Hâte-toi de transmettre ta part de merveilleux, de rébellion, de bienveillance.

René Char, in Le marteau sans maître

(On lit cette prose en italien dans une traduction très vivante du poète Francesco Marotta, à cette adresse : https://rebstein.wordpress.com/2021/11/15/violino-nascita/ )

              La moelle de nos mots

             Mon père, Élie Guéron, est né à Karaağaç (« arbre noir », en turc), dans la banlieue d’Andrinople. En 1907. Quant au jour et au mois, personne ne savait.

            À Andrinople, on n’accordait pas d’importance aux dates de naissance. Alors celle d’Élie… D’ailleurs, les treize synagogues où l’on enregistrait les naissances avaient brûlé dans le Grand Incendie.

            Quand Élie quitta la Turquie, il dut donner sa date de naissance avec le jour et le mois. Il inventa : le 10 décembre. Plus tard, il demanda à la vieille tante Marie : « Il faisait quel temps à Andrinople quand je suis né ? » Elle répondit en judéo-espagnol : « Un calor de atabafar. »

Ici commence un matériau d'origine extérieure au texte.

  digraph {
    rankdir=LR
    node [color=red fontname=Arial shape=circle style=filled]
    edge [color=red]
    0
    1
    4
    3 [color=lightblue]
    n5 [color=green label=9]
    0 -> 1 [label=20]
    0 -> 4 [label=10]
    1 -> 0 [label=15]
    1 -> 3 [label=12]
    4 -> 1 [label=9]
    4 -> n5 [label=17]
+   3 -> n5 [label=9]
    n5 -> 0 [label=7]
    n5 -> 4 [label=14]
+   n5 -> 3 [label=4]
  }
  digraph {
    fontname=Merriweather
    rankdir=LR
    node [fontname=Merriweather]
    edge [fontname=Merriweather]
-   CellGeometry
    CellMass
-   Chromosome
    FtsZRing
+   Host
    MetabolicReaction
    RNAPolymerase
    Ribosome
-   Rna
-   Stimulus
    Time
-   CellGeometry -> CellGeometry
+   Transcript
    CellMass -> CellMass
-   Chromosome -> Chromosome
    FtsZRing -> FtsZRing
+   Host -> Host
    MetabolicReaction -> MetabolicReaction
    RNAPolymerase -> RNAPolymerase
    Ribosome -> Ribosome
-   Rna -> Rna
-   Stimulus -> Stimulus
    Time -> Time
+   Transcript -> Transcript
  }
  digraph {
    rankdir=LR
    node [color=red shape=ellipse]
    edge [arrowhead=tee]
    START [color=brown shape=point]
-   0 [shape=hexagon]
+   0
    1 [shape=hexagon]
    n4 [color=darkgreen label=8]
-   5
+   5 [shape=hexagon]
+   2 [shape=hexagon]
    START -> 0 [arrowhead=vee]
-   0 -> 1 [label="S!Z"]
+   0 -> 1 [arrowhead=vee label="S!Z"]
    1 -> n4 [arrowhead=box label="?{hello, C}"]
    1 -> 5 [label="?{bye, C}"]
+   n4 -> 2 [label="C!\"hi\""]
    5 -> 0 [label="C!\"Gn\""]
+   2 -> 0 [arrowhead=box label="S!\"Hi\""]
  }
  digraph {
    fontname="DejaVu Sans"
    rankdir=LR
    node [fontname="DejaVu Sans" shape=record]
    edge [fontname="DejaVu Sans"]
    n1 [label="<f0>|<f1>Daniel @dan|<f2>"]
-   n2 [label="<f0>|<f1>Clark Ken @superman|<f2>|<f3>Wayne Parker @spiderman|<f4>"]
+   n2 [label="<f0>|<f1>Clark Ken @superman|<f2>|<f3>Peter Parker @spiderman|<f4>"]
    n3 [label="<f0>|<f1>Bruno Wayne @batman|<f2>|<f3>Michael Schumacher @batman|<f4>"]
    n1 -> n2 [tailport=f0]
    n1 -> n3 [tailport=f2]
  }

            Connaissait-il la rumeur sur les origines de sa chère banlieue ? La mythologie grecque s’en serait mêlée. Le site d’Orestias, où avait été fondée la ville, devrait son nom à Oreste, fils d’Agamemnon. L’Atride, héros ténébreux harcelé par le destin et les divinités de l’Ombre à chevelure de serpents ! Non, Élie n’avait jamais évoqué la tragédie antique à propos de Karaağaç. Pour lui, c’était le « quartier de la gare », bâti selon le tracé ondoyant de la frontière turque, bulgare, ou grecque au bord d’une rivière nommée tantôt « Meriç », tantôt « Maritsa », ou « Evros », et tiraillé d’un ennemi à l’autre, d’un traité à l’autre, d’un Empire à l’autre. Il aimait le mélange de langues et de cultures du « Petit Paris » (Küçük Paris) et, même, il en était fier. L’Espagne ancestrale y murmurait, enlacée à la Turquie contemporaine. Au temps de l’Inquisition, les habitants juifs de Gerona, en Catalogne, persécutés par Isabelle la Catholique, avaient été expulsés et avaient pris le nom de leur ville. Gerona avait été francisé en Guéron. (…)

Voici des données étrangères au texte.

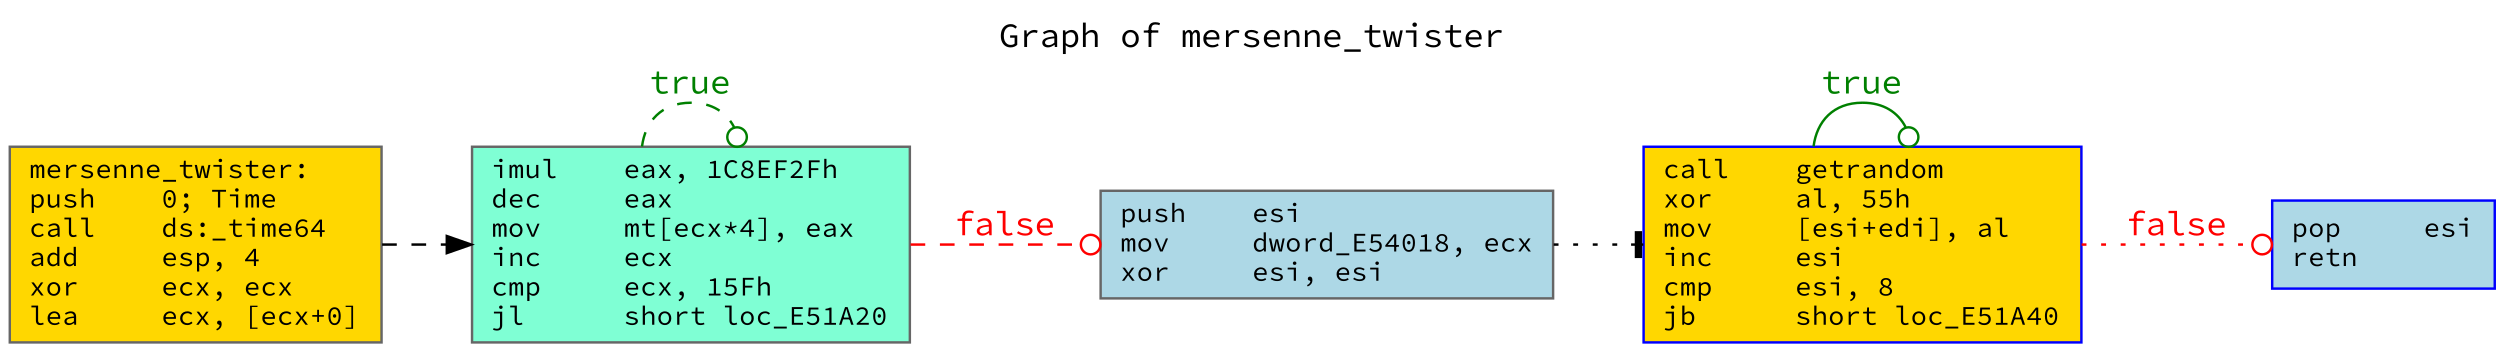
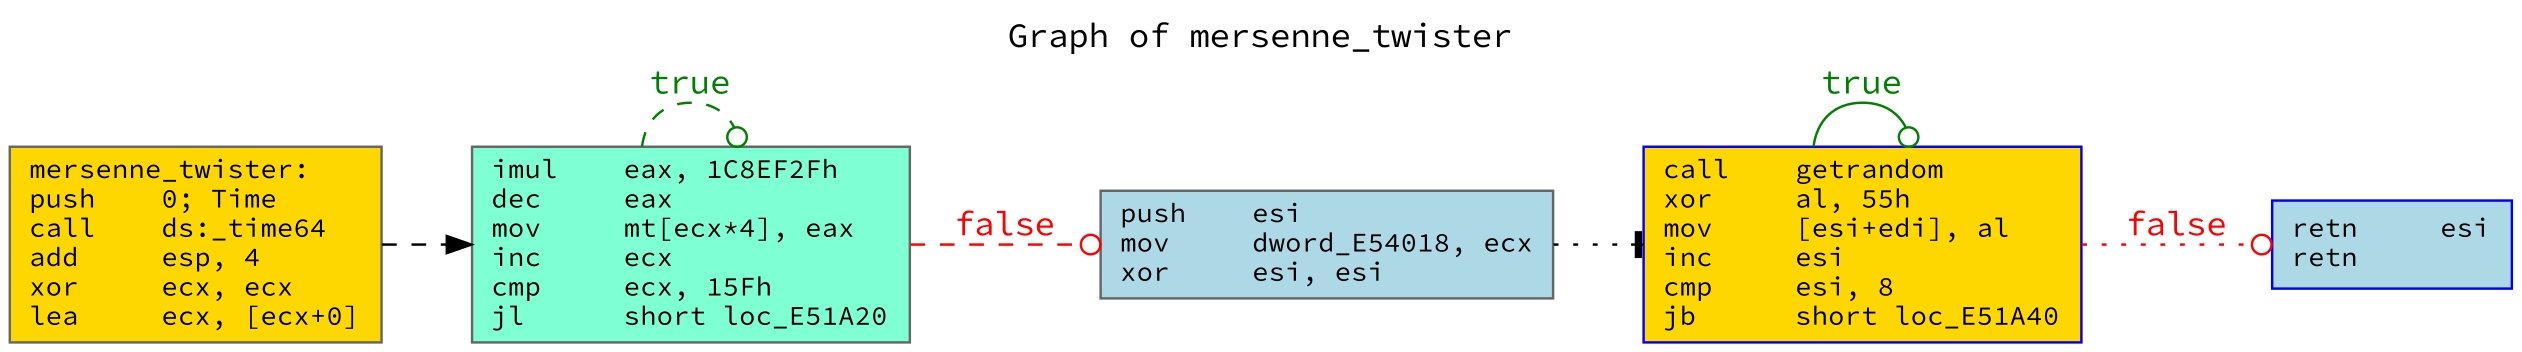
  digraph {
    fontname="Source Code Pro"
    label="Graph of mersenne_twister"
    labelloc=top
    rankdir=LR
    node [fillcolor=gold fontname="Source Code Pro" fontsize=11 shape=box style=filled color=gray40]
    edge [arrowhead=odot color="#000000" fontname="Source Code Pro" style=dashed]
    n1 [label="mersenne_twister:\lpush    0; Time\lcall    ds:_time64\ladd     esp, 4\lxor     ecx, ecx\llea     ecx, [ecx+0]\l" rank=0]
    n2 [fillcolor=aquamarine label="imul    eax, 1C8EF2Fh\ldec     eax\lmov     mt[ecx*4], eax\linc     ecx\lcmp     ecx, 15Fh\ljl      short loc_E51A20\l"]
    n3 [fillcolor=lightblue label="push    esi\lmov     dword_E54018, ecx\lxor     esi, esi\l"]
    n4 [label="call    getrandom\lxor     al, 55h\lmov     [esi+edi], al\linc     esi\lcmp     esi, 8\ljb      short loc_E51A40\l" color=blue]
-   n5 [fillcolor=lightblue label="pop     esi\lretn\l" rank=5 color=blue]
+   n5 [fillcolor=lightblue label="retn     esi\lretn\l" rank=5 color=blue]
    n1 -> n2 [arrowhead=normal]
    n2 -> n2 [color="#008000" fontcolor="#008000" label=true]
    n2 -> n3 [color="#ff0000" fontcolor="#ff0000" label=false]
    n3 -> n4 [arrowhead=tee style=dotted]
    n4 -> n4 [color="#008000" fontcolor="#008000" label=true style=solid]
    n4 -> n5 [color="#ff0000" fontcolor="#ff0000" label=false style=dotted]
  }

                         .

            Un jour, Élie affirma d’un ton tranquille, tout en déjeunant : « Ma vraie naissance, c’est le 8 mai 1945. » C’est cette vraie naissance qu’on aurait dû fêter et non l’autre, l’administrative, bricolée dans l’urgence, qui était tombée par hasard sur un jour de décembre. Mais nous ne le pouvions pas. Au jour de la Libération, célébrée par la nation tout entière, cette vraie naissance relevait de l’intime : une pure émotion, et la liberté de choisir sa date de venue au monde.                                                                                                                                                                                                                                                                                 

            Élie avait été mobilisé dès le début de la Seconde Guerre mondiale et capturé quelques mois plus tard en tant que soldat français. Il ne parlait pas beaucoup de ses cinq ans de détention en Allemagne, ou seulement pour en rire.

            Perché sur le mont de Petrisberg, à Trèves, le stalag XII D aligne ses dizaines de baraques en bois. En contrebas, bien proprement, les vignobles rangent le paysage en petits carrés le long de la Moselle. 

            Les vingt-cinq musiciens du camp répétaient l’Arlésienne. Le chef d’orchestre, sec comme sa baguette, les gestes tout en rondeur, avait l’air de calligraphier la vie en pleins et en déliés. Il avait négocié avec la Kommandantur le retour de Guéron au stalag de Trèves. Il leur avait assuré que « Guéron », ça sonnait bien français et qu’il connaissait même un village de ce nom en Normandie. Il avait insisté : c’était une erreur, Guéron n’était pas juif, d’ailleurs il ne pouvait pas perdre un aussi bon violoniste. C’est ainsi que de probable déporté, Élie était redevenu simple soldat prisonnier de guerre.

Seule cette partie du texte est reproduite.